By name, kangkong is a water-loving plant – water spinach or Water Convolvulus. Yet, I’ve been growing it in soil with reasonable results. Well, the only thing is, they need to be heavily watered every day, or else the plants start wilting fast.
It also doesn’t help that I chose to plant them in hanging recycled PET bottles. This means that they dry out faster and they’ve become root bound as well. (Note to self: next time I won’t put in drainage holes in the hanging bottles so they don’t lose water so fast – yes, next time!)
Anyway, I had one plant that had grown a very long stem. I was reluctant to cut it because it bore a lot of flowers, and they were just too pretty to not let bloom. The stem has since cut back on growth – probably because I don’t water the plant as much as it needs – and the stem became bare of leaves while roots tried to grow at the leaf nodes as the plant fought to propagate itself before it died completely.
This is one of the amazing things I love about plants – seeing the ways they strive to survive and reproduce themselves.
Finally faced with the ugly, long bare stem, I decided to cut it off. However, seeing the roots at the leaf nodes gave me an idea…
We have an outdoor fish tank that is covered with some plastic netting to keep the fish from jumping out and prevent birds from stealing the fish. Part of that netting began to droop, and when the water level is high, it is partly submerged. I decided to see if the water spinach would show me just how much it liked growing in water, and cut the very long stem into several pieces, placing them on top of the netting so that some of the root nodes were touching the water, and one test specimen directly on the water, under the netting, because I’d heard that the hollow stems help them to float. They do!

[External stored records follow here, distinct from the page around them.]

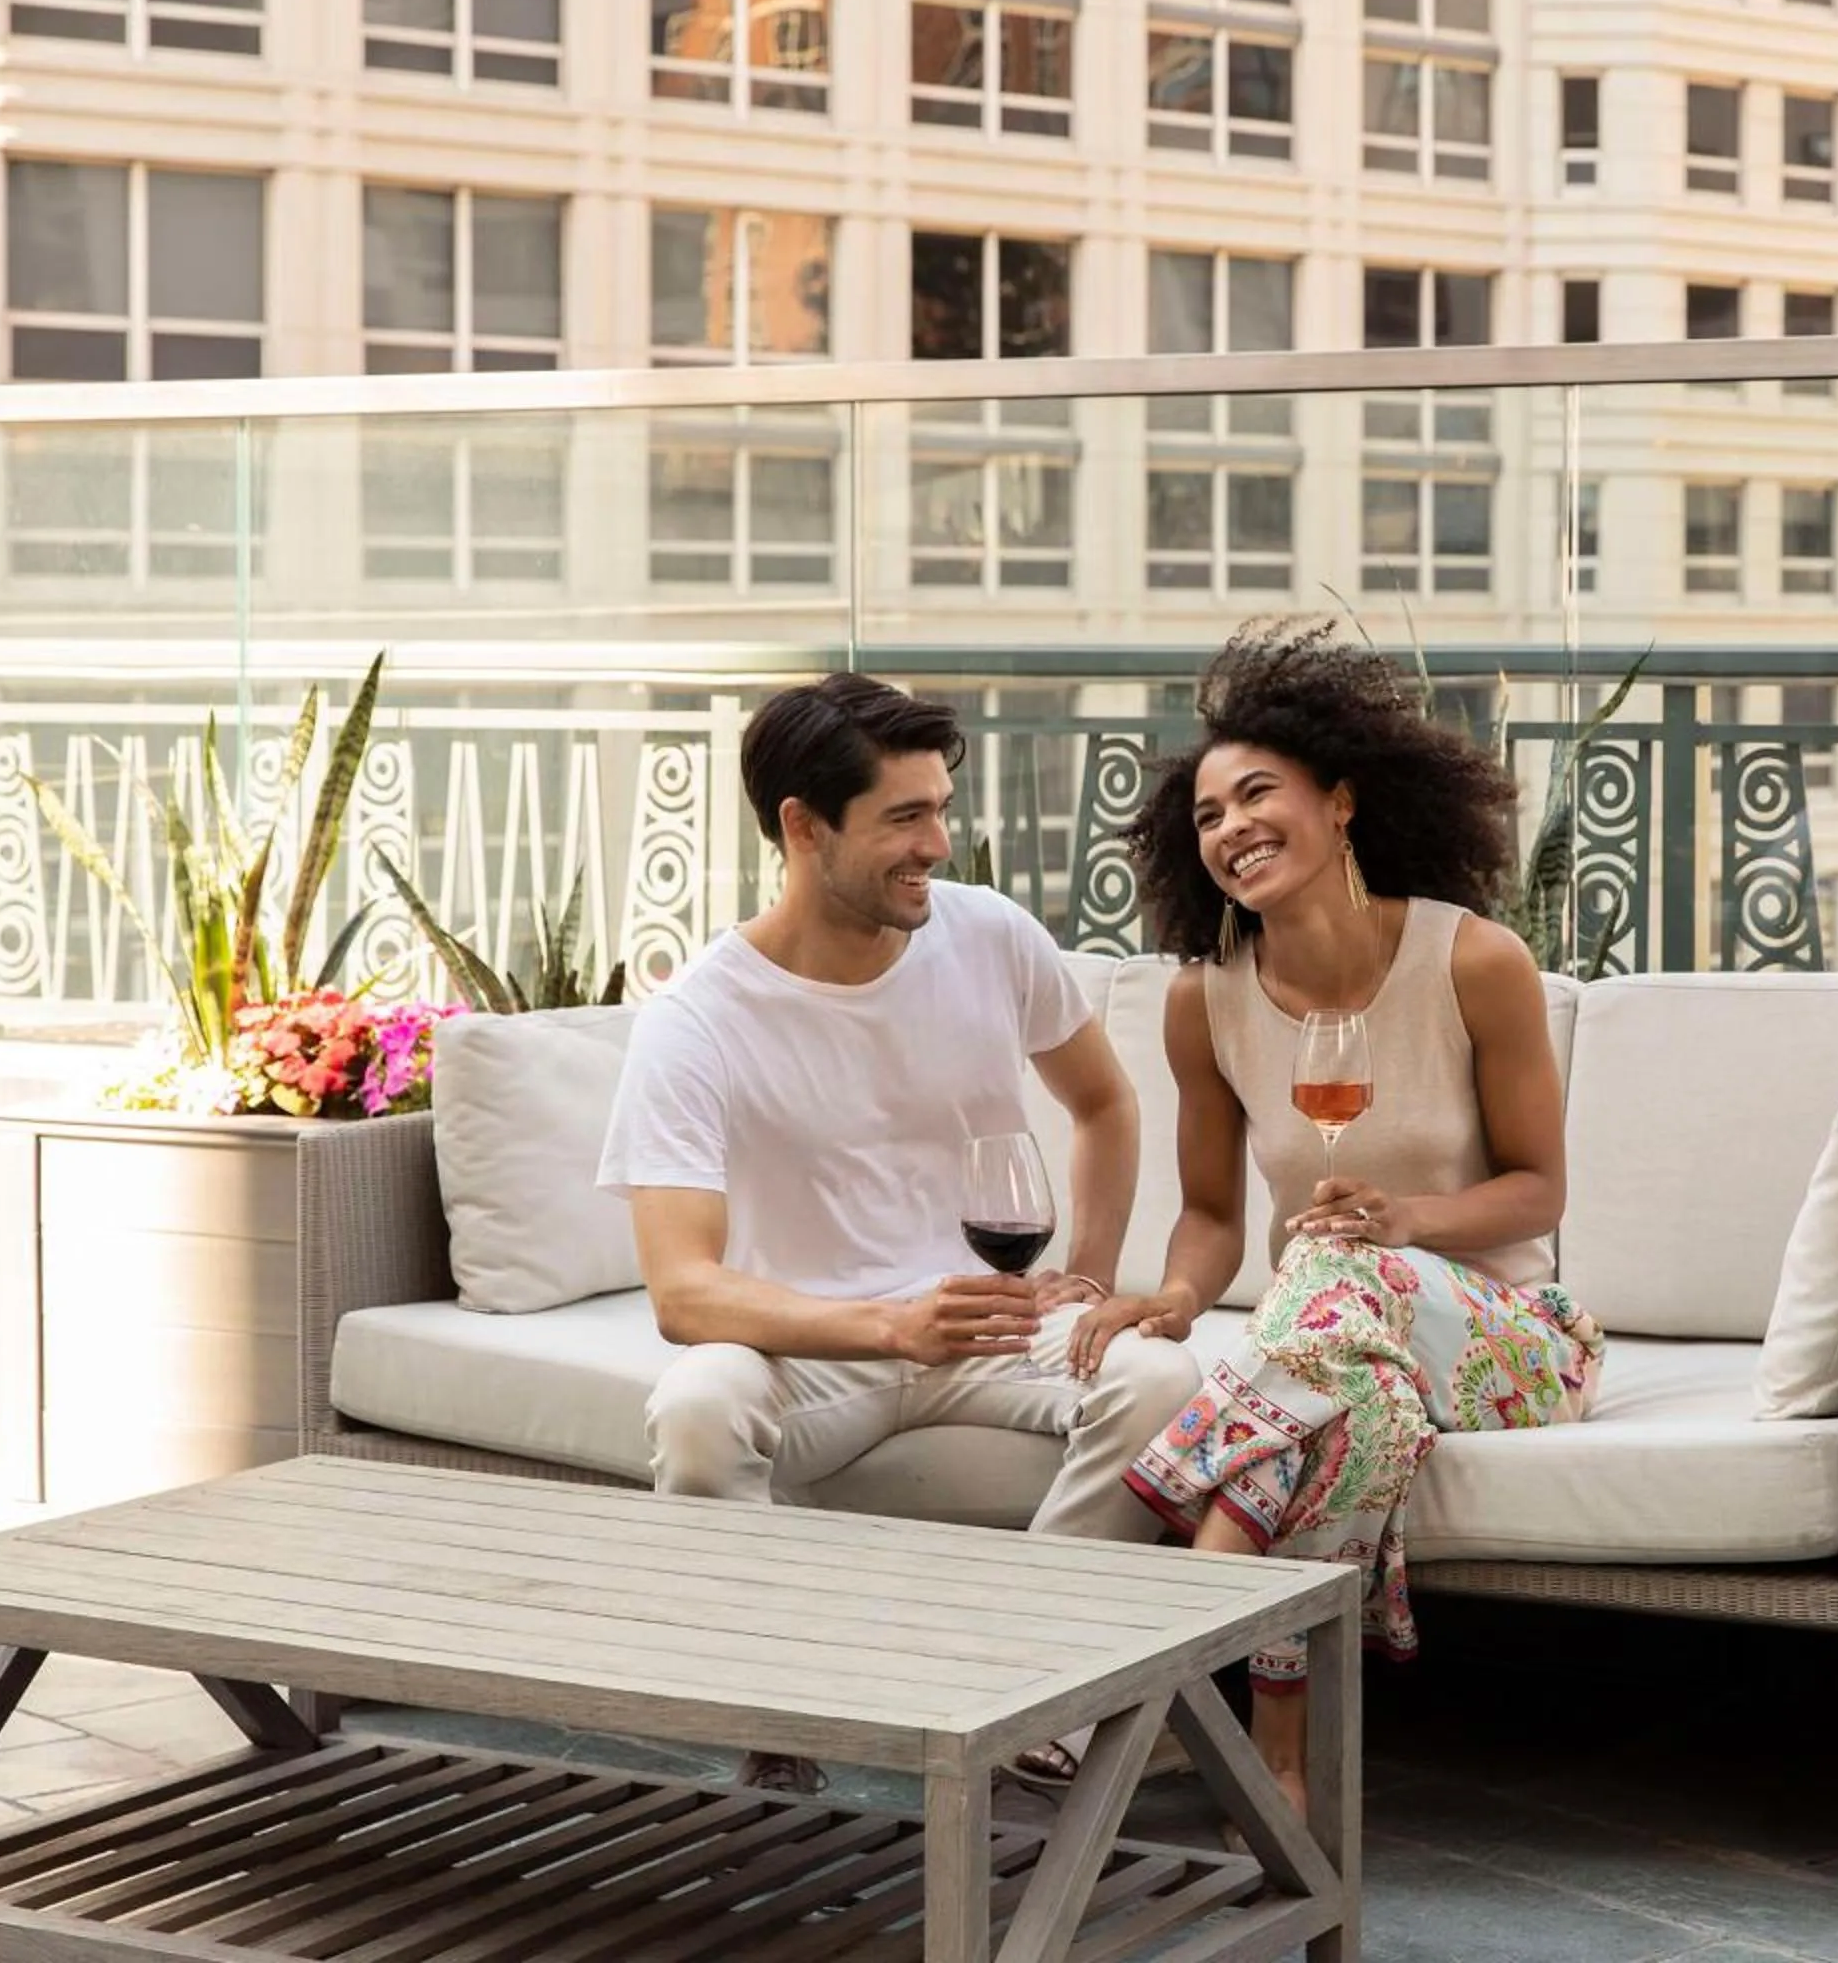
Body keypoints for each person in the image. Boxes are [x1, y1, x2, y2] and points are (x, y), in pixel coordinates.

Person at [597, 673, 1201, 1795]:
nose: (938, 841)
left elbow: (1106, 1105)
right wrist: (887, 1322)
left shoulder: (990, 936)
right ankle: (776, 1712)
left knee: (1164, 1379)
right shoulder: (696, 1021)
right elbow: (683, 1292)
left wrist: (1093, 1279)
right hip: (816, 1347)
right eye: (905, 817)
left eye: (941, 807)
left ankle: (1027, 1691)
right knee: (696, 1402)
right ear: (802, 825)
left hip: (992, 1327)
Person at [1075, 621, 1605, 1819]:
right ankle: (1282, 1759)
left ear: (1345, 800)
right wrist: (1170, 1295)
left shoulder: (1475, 961)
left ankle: (1177, 1613)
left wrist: (1406, 1217)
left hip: (1512, 1339)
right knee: (1347, 1395)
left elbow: (1540, 1189)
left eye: (1258, 793)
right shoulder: (1201, 1000)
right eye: (1207, 814)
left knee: (1328, 1259)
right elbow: (1212, 1216)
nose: (1230, 828)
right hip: (1342, 1350)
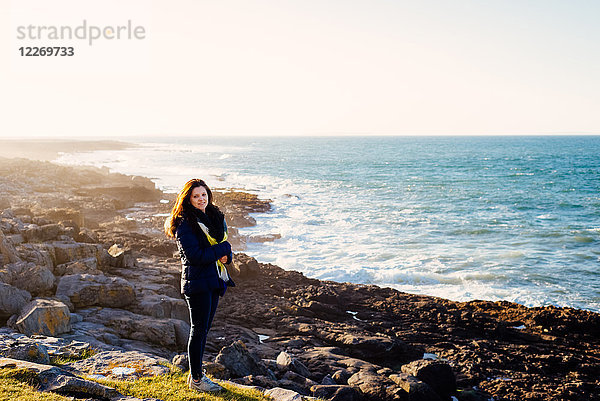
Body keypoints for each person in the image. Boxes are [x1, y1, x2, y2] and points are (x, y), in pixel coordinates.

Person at [164, 178, 235, 392]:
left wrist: (227, 255)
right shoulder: (185, 223)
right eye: (196, 196)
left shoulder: (213, 217)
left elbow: (221, 249)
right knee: (198, 331)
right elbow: (194, 256)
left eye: (203, 195)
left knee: (203, 331)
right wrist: (223, 249)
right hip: (197, 283)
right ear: (188, 199)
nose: (201, 199)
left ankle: (196, 376)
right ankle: (196, 380)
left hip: (212, 280)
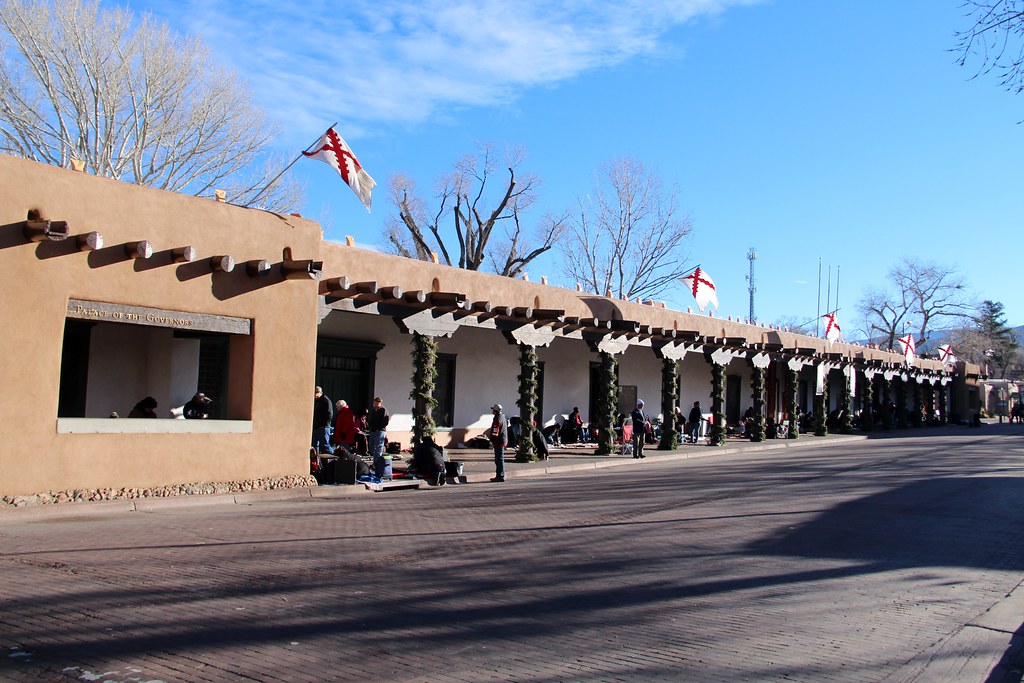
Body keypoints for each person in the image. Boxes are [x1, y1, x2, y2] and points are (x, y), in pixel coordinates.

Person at [367, 396, 390, 479]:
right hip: (372, 431)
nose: (376, 404)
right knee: (372, 447)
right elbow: (371, 420)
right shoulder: (373, 410)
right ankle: (376, 461)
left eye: (378, 402)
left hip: (380, 431)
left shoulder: (383, 410)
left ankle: (376, 463)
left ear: (380, 403)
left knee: (378, 447)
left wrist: (379, 427)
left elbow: (385, 421)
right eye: (375, 402)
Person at [312, 386, 334, 454]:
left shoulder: (326, 401)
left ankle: (333, 457)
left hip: (323, 427)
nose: (315, 396)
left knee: (325, 446)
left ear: (320, 393)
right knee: (315, 446)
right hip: (317, 426)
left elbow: (329, 414)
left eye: (316, 394)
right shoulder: (317, 401)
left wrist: (325, 424)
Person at [489, 403, 507, 482]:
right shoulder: (503, 417)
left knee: (499, 459)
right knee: (500, 458)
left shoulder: (497, 419)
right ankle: (500, 475)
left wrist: (492, 440)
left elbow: (495, 432)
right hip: (503, 440)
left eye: (493, 409)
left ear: (495, 410)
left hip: (498, 441)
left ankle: (500, 475)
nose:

Within 2 days, the stems on the netting started growing lots of new, white roots that reached eagerly towards the water. Just as eagerly, the fish were below the netting, trying to nibble at them! However, the stems were protected, and soon some green shoots started popping up.
The floating stem drifted around and also started growing new roots, but not as fast as the others – perhaps because it didn’t receive as much direct sunlight, being under the netting. So far, though, it doesn’t seem to be eaten up by the the fish as I thought it would be.
It will be interesting to see how the plants fare as time goes on. Will they get enough nutrients from the water as their potted counterparts? For obvious reasons, I can’t add fertilizer to the fish tank, so I hope the fish help out in this area, if you know what I mean… Let’s see how this spur of the moment experiment concludes!